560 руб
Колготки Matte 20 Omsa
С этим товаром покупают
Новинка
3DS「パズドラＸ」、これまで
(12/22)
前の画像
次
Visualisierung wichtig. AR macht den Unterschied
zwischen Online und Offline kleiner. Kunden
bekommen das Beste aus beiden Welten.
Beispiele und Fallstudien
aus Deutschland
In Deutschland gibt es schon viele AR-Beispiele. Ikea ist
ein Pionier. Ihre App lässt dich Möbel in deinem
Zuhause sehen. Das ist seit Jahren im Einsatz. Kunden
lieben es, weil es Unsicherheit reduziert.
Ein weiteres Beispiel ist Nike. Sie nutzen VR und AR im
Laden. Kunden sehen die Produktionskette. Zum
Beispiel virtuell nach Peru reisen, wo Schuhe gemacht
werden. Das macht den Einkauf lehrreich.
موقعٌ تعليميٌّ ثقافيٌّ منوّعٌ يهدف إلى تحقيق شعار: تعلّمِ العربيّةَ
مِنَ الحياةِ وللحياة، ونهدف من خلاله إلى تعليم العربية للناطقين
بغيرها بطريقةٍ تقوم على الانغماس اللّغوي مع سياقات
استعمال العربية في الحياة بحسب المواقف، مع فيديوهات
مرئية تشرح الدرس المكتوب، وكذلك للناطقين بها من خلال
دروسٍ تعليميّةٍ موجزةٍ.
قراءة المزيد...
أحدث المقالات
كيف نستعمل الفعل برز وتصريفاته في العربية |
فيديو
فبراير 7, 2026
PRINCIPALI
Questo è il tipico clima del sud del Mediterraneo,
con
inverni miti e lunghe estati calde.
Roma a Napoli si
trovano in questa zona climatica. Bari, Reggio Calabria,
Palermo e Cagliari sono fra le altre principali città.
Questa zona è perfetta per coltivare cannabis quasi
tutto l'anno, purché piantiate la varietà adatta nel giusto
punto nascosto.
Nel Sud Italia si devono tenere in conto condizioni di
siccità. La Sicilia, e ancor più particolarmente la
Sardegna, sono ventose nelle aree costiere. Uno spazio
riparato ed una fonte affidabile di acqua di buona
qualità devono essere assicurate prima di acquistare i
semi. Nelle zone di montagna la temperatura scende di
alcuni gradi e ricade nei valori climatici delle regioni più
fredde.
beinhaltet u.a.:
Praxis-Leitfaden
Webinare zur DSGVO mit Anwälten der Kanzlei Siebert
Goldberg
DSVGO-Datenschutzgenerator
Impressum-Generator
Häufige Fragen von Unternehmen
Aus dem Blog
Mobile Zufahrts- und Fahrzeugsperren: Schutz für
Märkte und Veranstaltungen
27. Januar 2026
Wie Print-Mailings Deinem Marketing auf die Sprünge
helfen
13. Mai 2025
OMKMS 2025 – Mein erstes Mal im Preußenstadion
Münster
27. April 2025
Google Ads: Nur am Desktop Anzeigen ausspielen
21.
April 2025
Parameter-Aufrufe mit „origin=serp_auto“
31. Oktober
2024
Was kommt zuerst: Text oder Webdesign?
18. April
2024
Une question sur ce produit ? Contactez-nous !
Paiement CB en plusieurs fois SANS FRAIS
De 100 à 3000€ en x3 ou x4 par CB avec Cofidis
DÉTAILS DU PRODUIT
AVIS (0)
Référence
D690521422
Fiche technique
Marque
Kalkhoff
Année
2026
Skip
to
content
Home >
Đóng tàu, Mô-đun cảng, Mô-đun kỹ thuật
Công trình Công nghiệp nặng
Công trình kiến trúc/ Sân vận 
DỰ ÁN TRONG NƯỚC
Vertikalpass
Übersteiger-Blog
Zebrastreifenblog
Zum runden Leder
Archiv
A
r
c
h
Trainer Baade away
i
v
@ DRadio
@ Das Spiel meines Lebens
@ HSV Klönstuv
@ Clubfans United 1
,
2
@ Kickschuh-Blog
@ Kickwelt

### [What is needed]
If a line in the material holds "sehen", copy it.

### [Result]
Zuhause sehen. Das ist seit Jahren im Einsatz. Kunden
Laden. Kunden sehen die Produktionskette. Zum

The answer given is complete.